Дымокуров, пока не проникшийся судьбоносностью этого факта, в том числе и для унаследованного им имения, пожал плечами:
– Я читал, что добыча нефти здесь будет вестись с помощью новейших технологий, с соблюдением всех природоохранных мероприятий… Может быть, и ничего страшного? Пусть откачивают помаленьку. А то вон, пишут, старые, пробуренные полсотни лет назад скважины уже не выдерживают давления пластов, подтекают…
– Да как вы не поймёте?! – всплеснул руками хранитель музея. – Уже само вторжение человека в бор в таких масштабах, с промышленным оборудованием, транспортом, этими, как их… гусеничными вездеходами, даже без загрязнения нефтепродуктами, своим шумом и грохотом, сотрясением почвы нарушат экологическое равновесие в лесном массиве, распугают живность, травмируют реликтовые растения!
Глеб Сергеевич почесал затылок задумчиво:
– Ну, если рассматривать проблему с этих позиций…
– Да не рассматривать проблему надо, а бить во все колокола, поднимать общественность! Ведь вопрос о начале добычи нефти в бору уже решён. Все разрешающие документы подписаны! – горячился Рукобратский. Он поддёрнул рукав пиджака, продемонстрировал часы на запястье. – Вот, через сорок минут здесь, в зрительном зале дома культуры состоится сход граждан – жителей села Колобродово по вопросу начала разработки нефтяного месторождения в Заповедном бору. Я уверен, народ скажет своё слово в защиту зелёной жемчужины южно-уральских степей! Останетесь? – остро глянул он на Дымокурова.
Тот пожал плечами:
– Почему бы и нет? Я ведь теперь тоже вроде как ваш, колобродовский. Интересно послушать…
Степан Порфирьевич вздохнул удовлетворённо. А потом вдруг подмигнул заговорчески:
– Ну, а поскольку время у нас ещё есть, я покажи вам главное сокровище, хранящееся в наших фондах!
Подхватив Дымокурова под руку, он повёл его быстрым шагом, в явном нетерпении, мимо прочих экспонатов – деревянных прялок, позеленевших от старости самоваров, ржавых винтовочных штыков времён гражданской войны, расшитых прабабушкиных сарафанов и гармошек, глиняных горшков, ухватов, угольных утюгов, и прочей вышедшей из обихода домашней утвари.

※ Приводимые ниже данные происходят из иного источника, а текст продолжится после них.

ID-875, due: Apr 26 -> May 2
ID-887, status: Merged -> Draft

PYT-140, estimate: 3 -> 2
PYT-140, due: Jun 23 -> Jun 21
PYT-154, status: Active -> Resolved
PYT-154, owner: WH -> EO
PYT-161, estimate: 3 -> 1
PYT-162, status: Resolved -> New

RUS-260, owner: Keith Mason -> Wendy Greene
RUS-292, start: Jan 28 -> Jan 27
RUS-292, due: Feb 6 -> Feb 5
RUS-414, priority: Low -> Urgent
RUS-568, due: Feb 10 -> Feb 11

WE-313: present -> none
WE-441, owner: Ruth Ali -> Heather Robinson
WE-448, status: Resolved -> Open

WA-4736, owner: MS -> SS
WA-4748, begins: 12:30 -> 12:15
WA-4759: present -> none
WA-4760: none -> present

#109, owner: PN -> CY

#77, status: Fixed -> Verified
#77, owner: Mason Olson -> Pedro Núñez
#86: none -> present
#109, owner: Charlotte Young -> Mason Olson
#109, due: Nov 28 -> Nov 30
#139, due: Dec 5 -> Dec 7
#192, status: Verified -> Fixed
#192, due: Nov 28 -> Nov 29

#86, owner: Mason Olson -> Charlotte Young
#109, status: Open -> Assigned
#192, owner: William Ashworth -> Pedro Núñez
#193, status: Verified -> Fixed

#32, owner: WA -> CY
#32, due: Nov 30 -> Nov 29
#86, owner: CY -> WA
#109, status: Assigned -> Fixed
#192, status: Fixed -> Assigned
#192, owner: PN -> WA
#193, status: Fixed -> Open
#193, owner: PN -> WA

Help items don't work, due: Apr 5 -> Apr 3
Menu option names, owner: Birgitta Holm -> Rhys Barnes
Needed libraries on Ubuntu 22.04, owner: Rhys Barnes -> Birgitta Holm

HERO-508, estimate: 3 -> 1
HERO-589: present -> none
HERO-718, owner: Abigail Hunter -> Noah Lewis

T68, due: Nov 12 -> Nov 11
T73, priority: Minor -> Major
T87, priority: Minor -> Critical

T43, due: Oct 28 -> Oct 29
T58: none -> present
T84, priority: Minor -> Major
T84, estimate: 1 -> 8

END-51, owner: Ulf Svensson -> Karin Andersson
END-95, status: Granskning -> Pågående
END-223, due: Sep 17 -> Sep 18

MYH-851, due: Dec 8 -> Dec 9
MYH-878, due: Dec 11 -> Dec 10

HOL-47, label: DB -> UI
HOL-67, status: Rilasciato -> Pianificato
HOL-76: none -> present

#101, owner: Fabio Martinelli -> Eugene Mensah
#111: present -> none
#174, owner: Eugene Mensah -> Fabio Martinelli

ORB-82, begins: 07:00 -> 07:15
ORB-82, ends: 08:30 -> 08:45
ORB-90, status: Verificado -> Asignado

В дальнем конце помещения таилась узкая, обитая крашеной в зелёный цвет фанерой дверь, запертая на лёгкий навесной замочек – как говорится, от честных людей.
Рукобратский, опасливо оглядевшись по сторонам, пошарил в кармане брюк, извлёк оттуда ключик на красном шнурке, и с важным видом вставил его в замок. Торжественно, будто бронированный несгораемый сейф с невероятными ценностями внутри отпирал, повернул дважды.
Глеб Сергеевич взирал заинтересовано на эти манипуляции.
С нещадным скрипом дверь отворилась. За нею просматривалась только темнота.
«Что там? – заинтригованно пытался угадать Дымокуров. – Бивень мамонта? Окаменелый фрагмент скелета мастодонта? Клад медных пятаков царской чеканки в расколотом чугунке?»
Степан Порфирьевич нашарил на стене комнаты выключатель, зажёг свет. Яркая лампочка без плафона под потолком осветила небольшой, два на два метра, чуланчик.
Хранитель музея шагнул за порог, пригласил жестом последовать за собой и Глеба Сергеевича.
В чуланчике ничего особо примечательного не просматривалось, разве что деревянный стол да объёмистая картонная коробка, одиноко стоявшая на сколоченном из неструганных досок стеллаже, протянувшимся вдоль стены.
Хранитель осторожно, словно в коробке могла находиться бомба с запалом, взял её двумя руками и водрузил на стол. Повернувшись спиной к Дымокурову, открыл и, шурша бумагой, принялся разворачивать что-то, скрытое внутри.
– Вот! – Рукобратский резко обернулся.
Глеб Сергеевич отшатнулся испуганно.
Из рук хранителя музея на Дымокурова уставился пустыми глазницами человеческий череп. Он скалился жёлтыми зубами, будто радуясь тому, что его явление произвело должный эффект на гостя.
– Тьфу ты, Господи! – сплюнул в сердцах Глеб Сергеевич. А потом, придя в себя, и стыдясь своей реакции, поинтересовался ехидно. – Это ещё кто такой? Основатель села Колобродово, или заслуженный труженик сельского хозяйства? И почему только голова? А где… гм-м… остальные бренные останки?
Степан Порфирьевич обиделся, буркнул насуплено:
– Зря иронизируете. Это – артефакт, способный произвести революцию во взглядах на историю человечества!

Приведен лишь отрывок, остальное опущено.